The study, commissioned by the National Catholic Reporter and the Wittcoff Foundation, set out to understand how young Catholics at four-year institutions—both Catholic and secular—approach not only faith and politics, but also the act of staying informed. Conducted online between October 17 and 25 and involving 401 students, it offers a portrait of a media ecosystem where attention gravitates overwhelmingly toward screens, not text.
The contrast between perceived awareness and actual reading habits is one of the survey’s more striking findings. Seventy-eight percent of participants said they feel very or fairly informed about current events. Yet only sixteen percent read news daily. For most, staying up to date means dipping in and out of the stream: forty-one percent read the news several times a week, while twenty-two percent do so less than weekly. The confidence of being “in the know” does not necessarily correspond to sustained engagement with written journalism.
The dominance of visual platforms in shaping their worldview is unmistakable. Sixty-eight percent cited social media as their primary news source, followed by fifty-six percent who rely on television or online video. Only a third said they regularly read articles. Radio and podcasts—a staple for older adults—barely registered at eighteen percent.
Comments from students help explain the numbers with refreshing candor: reading, some said, feels “boring,” while videos offer “better focus,” “easier digestion,” and the guarantee of actually finishing something. In their media diet, the written word has become the optional side dish, not the main course.
The platforms they mentioned form a constellation familiar to anyone who observes Gen Z: TikTok leads the pack at fifty-six percent, followed closely by Instagram at fifty-two and YouTube at forty-five. Twitter/X, once the dominant arena for real-time updates, shows greater use among students at Catholic universities (forty-four percent) compared to their peers at non-Catholic institutions (twenty-nine). Meanwhile, those in secular universities leaned more heavily on Instagram—fifty-four percent compared to forty-one percent among Catholic-school counterparts.

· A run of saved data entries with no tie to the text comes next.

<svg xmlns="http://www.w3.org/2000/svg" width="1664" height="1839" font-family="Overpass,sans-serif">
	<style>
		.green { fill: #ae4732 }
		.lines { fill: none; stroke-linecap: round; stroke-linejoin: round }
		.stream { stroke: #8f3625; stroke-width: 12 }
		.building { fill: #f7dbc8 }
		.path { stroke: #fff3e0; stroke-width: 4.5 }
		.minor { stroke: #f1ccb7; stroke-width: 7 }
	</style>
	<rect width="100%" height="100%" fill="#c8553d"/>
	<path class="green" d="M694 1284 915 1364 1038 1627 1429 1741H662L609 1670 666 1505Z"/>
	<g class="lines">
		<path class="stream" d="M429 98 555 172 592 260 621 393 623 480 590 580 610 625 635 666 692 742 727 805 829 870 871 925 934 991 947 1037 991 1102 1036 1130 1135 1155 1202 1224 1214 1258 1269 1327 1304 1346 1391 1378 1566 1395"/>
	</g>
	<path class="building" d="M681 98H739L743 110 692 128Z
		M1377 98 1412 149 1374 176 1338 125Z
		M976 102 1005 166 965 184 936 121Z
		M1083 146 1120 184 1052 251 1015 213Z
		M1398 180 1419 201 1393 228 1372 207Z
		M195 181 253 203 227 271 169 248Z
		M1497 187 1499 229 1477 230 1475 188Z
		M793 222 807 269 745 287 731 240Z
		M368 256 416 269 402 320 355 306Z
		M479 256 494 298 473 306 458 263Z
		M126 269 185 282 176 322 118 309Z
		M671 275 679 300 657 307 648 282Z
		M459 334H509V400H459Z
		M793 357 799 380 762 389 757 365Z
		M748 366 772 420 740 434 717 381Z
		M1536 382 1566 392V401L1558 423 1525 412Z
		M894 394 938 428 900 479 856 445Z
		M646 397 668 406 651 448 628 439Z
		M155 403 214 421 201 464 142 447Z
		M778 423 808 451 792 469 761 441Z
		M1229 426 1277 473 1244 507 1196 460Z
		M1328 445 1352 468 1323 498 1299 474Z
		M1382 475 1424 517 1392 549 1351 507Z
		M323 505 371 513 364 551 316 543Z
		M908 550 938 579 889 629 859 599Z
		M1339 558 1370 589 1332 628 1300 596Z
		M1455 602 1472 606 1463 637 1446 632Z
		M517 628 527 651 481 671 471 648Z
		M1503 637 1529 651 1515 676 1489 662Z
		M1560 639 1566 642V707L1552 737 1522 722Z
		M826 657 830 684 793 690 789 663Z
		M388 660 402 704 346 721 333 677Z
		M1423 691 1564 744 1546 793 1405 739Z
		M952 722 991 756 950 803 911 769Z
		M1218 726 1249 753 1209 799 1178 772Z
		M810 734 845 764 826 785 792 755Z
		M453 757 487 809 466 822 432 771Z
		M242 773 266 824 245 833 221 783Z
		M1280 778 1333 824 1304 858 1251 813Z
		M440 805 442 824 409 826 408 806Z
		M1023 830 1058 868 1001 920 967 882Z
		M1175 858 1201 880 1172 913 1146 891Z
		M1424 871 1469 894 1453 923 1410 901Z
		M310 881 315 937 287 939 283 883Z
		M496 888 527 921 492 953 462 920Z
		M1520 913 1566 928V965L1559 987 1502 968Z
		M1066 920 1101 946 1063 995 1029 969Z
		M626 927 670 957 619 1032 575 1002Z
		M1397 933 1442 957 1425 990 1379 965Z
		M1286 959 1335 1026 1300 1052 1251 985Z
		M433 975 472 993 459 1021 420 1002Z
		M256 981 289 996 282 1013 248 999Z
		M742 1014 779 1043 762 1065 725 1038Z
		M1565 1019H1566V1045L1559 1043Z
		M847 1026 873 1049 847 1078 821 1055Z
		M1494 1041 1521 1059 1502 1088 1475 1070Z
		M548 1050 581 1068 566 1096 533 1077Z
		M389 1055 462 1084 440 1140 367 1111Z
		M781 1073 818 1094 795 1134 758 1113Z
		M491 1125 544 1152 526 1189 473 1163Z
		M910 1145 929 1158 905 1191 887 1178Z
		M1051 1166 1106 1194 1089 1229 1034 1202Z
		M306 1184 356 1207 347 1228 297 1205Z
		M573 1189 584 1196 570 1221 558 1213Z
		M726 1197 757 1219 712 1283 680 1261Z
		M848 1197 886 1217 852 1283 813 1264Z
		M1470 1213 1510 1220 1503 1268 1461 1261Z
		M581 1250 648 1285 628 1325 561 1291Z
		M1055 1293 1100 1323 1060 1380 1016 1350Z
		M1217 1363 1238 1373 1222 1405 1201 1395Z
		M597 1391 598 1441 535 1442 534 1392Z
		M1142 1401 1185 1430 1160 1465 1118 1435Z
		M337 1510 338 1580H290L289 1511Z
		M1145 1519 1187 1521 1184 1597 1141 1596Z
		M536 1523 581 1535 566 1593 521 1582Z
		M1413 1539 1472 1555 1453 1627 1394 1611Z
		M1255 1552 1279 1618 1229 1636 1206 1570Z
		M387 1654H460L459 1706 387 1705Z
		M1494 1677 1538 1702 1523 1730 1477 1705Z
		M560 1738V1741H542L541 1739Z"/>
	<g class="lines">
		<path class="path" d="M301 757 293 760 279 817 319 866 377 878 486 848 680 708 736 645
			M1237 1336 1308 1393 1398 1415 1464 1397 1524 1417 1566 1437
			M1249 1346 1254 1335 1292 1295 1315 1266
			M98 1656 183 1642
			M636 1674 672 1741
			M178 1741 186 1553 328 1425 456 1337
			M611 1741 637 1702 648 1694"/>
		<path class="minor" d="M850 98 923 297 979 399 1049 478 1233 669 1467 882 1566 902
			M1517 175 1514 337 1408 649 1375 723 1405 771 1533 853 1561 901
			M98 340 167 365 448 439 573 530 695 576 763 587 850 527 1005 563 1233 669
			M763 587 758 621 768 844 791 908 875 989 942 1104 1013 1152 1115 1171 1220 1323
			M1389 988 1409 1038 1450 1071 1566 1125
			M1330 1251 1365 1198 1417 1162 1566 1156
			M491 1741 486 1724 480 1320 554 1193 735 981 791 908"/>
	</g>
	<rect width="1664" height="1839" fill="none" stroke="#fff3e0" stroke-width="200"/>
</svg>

Influencers, comedians and political firebrands also appear in the mix. Names such as Candace Owens, Charlie Kirk, and late-night hosts like Kimmel, Colbert and Fallon surfaced in student responses, hinting at the blend of commentary, entertainment and ideology that increasingly substitutes for conventional reporting. Kirk’s own story—his death in September after being shot at a public event—was, for many, encountered through the same channels that became their gateway to political news.

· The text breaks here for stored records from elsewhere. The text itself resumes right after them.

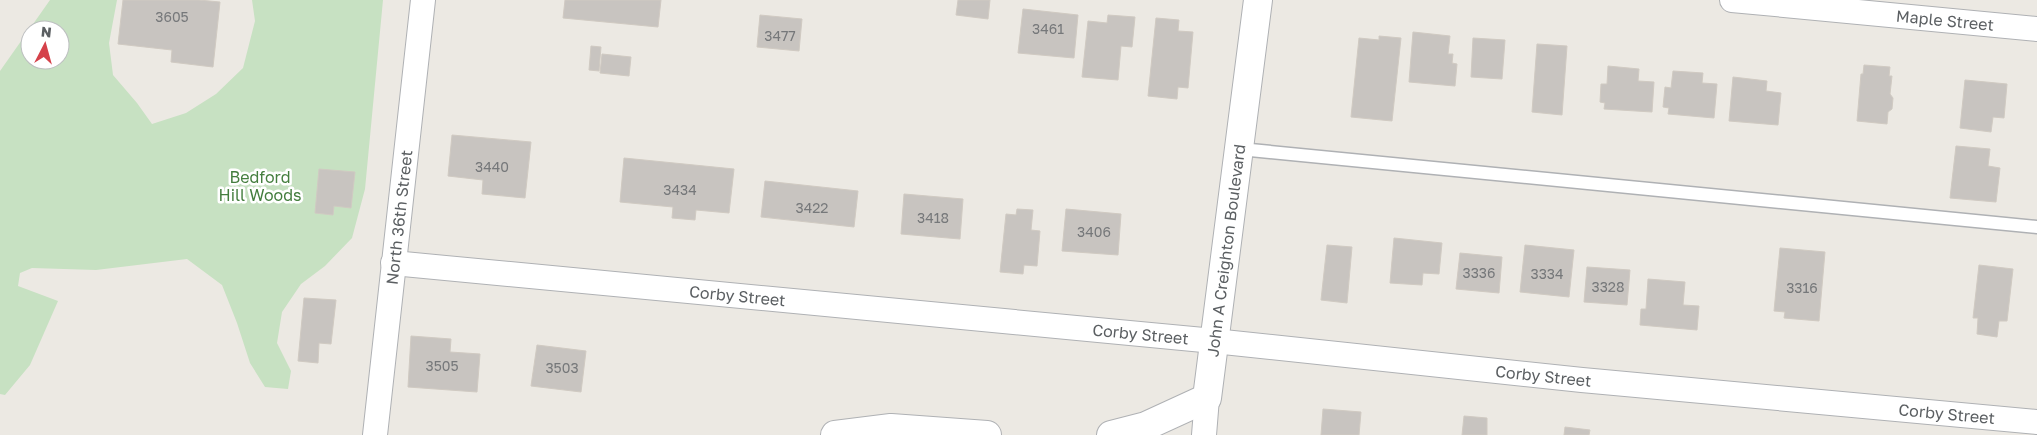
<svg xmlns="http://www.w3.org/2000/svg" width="2037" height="435" viewBox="0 0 2037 435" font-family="'Golos Text',sans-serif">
	<rect width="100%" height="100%" fill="#ece9e3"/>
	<path fill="#c7e1c2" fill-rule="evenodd" d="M50,0h67l-8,43 4,32 24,28 15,21 34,-11 30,-19 27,-26 12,-47 -3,-21h131l-18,189 -13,49 -27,28 -24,18 -19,28 -5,31 14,28 -3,18 -23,-2 -15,-24 -13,-40 -15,-38 -35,-26 -91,11 -64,-2 -12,5 -2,13 40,15 -28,64 -25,30 -5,-1v-323zM30,30h30v30h-30z"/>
	<path fill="#c8c4c0" stroke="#d0cac2" d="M123,0h76l21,2 -7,65 -42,-5 1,-12 -54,-6z
		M565,0h96l-3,27 -95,-9z
		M958,0h32l-2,19 -32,-4z
		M1023,9l55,6 -4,43 -56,-5z
		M760,15l42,4 -3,32 -42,-4z
		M1108,15l27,2 -3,30 -11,-1 -3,34 -36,-3 6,-56 19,2z
		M1156,18l23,2 -1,11 15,1 -5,56 -10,-1 -1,12 -29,-3z
		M1413,32l37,4 -2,18h5l-1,9 5,1 -2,22 -46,-4z
		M1379,36l22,2 -9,83 -41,-4 8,-79 20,2z
		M1473,38l32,2 -3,39 -31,-2z
		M1537,44l30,2 -5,69 -30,-3z
		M591,46l10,1 -2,24 -10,-1z
		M602,54l29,3 -2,19 -29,-3z
		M1864,65l26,2 -1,9h3l-2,18 3,4 -1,11 -4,3 -1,12 -30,-3 4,-47h2z
		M1608,66l31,3 -1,12 16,1 -2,30 -48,-3 1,-6 -5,-1 1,-18h6z
		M1673,71l30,2 -1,10 15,1 -3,34 -46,-4 1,-6 -6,-1 2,-20 6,1z
		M1733,77l34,4 -1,10 15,2 -3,32 -49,-4z
		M1965,80l42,4 -3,34 -11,-1 -2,15 -31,-4z
		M452,135l79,7 -6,56 -43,-4 1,-14 -35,-4z
		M1956,146l34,3 -2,17 12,2 -4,34 -46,-4z
		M624,158l110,11 -5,44 -33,-3 -1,10 -23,-2 1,-11 -53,-5z
		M319,169l36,3 -4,36 -17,-2 -1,9 -18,-2z
		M765,181l93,10 -4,36 -93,-10z
		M904,194l59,5 -3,40 -59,-5z
		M1017,209l16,1 -2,20 9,1 -3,35 -13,-1 -1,9 -23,-2 6,-58 10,1z
		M1066,209l55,5 -3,41 -56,-4z
		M1394,238l48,5 -3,31 -16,-1 -1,12 -32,-2z
		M1327,245l25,2 -5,56 -26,-3z
		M1525,245l49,5 -5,47 -49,-5z
		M1780,248l45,4 -6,69 -35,-3 1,-6 -11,-1z
		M1460,253l42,4 -3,36 -43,-4z
		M1979,265l34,4 -6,52h-8l-2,16 -20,-3 1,-16h-5z
		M1587,267l43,3 -3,35 -43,-3z
		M1648,279l37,3 -2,23 16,1 -2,24 -57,-5 1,-16h5z
		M304,298l32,2 -5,44 -12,-1 -1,20 -20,-2z
		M411,336l40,3 -1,13 30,2 -3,38 -69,-5z
		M537,345l49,6 -5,41 -50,-6z
		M1323,409l38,3 -2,23h-38z
		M1464,416l23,2v17h-25z
		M1565,427l25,3 -1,5h-25z"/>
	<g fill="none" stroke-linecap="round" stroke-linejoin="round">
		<g stroke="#afb1b4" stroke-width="15">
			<path id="service" d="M1240,149l797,78"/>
		</g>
		<g stroke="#afb1b4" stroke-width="26">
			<g id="minor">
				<path id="s1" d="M1732,0l305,29"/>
				<path id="s2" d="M393,263l821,78 368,39 455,42"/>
				<path id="s3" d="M375,435l48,-435"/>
				<path d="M1204,435l3,-37"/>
			</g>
		</g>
		<g stroke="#afb1b4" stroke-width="30">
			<g id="tertiary">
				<path d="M835,435l56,-7 96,7"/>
				<path id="s4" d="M1111,435l35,-9 61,-28 51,-398"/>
			</g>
		</g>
		<use href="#service" stroke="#fff" stroke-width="12"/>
		<use href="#minor" stroke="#fff" stroke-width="24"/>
		<use href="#tertiary" stroke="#fff" stroke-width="28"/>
	</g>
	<g text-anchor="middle" stroke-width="5" stroke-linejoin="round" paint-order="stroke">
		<g font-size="14" fill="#76787a">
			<text x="172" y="22">3605</text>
			<text x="1048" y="34">3461</text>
			<text x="780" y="41">3477</text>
			<text x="492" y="172">3440</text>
			<text x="680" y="195">3434</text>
			<text x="812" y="213">3422</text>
			<text x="933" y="223">3418</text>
			<text x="1094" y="237">3406</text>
			<text x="1479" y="278">3336</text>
			<text x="1547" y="279">3334</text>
			<text x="1608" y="292">3328</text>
			<text x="1802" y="293">3316</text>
			<text x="442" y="371">3505</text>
			<text x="562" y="373">3503</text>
		</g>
		<g font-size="16" fill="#5b5f62" stroke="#fff">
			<text dy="6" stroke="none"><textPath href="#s1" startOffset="214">Maple Street</textPath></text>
			<text dy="6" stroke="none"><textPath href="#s3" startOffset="219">North 36th Street</textPath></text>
			<text dy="6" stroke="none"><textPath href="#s4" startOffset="252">John A Creighton Boulevard</textPath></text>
			<text dy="6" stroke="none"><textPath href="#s2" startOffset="346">Corby Street</textPath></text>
			<text dy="6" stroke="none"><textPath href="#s2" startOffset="751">Corby Street</textPath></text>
			<text dy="6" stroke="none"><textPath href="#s2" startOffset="1156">Corby Street</textPath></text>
			<text dy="6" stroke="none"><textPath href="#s2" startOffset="1561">Corby Street</textPath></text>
		</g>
		<g font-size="16" fill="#447e3e" stroke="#fff">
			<text x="260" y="183">Bedford<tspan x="260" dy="18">Hill Woods</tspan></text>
		</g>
	</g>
	<g transform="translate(45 45) rotate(6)"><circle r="24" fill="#ffffff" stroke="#bdbfc0"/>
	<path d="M0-4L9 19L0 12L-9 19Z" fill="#d5414a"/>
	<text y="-8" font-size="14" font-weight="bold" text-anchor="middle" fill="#5b5f62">N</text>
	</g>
</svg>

Politics itself remains the most consistently followed topic, noted by sixty percent of respondents. Sports came next, while faith and religion occupied a more divided space: forty-five percent of students at Catholic universities said they follow religious news regularly, compared to just twenty-seven percent at secular institutions. Other interests—health, science, international affairs, celebrity culture—fell into a broad middle range, claimed by roughly a quarter to a third of students.
Despite their differences, the two groups of students showed fewer than ten-point gaps in nearly every category of consumption. Whether enrolled at a Catholic university or not, young adults seem united in their preference for rapid-fire content and their reluctance to linger over text.
For Rosie Chinea Shawver, executive director of the Catholic Campus Ministry Association, none of this is surprising. She sees the same patterns in her own household and argues that religious institutions must adapt their communication style if they hope to reach these students effectively. Short videos, she says, are no longer optional—they are essential.
To her, the recent approach of the U.S. Conference of Catholic Bishops offers a model worth replicating. After issuing a written statement on the human consequences of immigration enforcement on November 12, the conference released a concise companion video. In Shawver’s view, this dual approach—clear text paired with accessible visuals—is exactly the kind of communication strategy that resonates with the young Catholics surveyed.
One student’s reflection distills the entire generational shift: “I almost never finish an article,” the respondent admitted, “but I always finish a video.”
If institutions—church, media, or academic—hope to speak into the world these students inhabit, they may need to follow the same path: shorter, sharper, more visually compelling. The challenge ahead is ensuring that what is gained in speed and convenience does not come at the cost of depth, accuracy or discernment.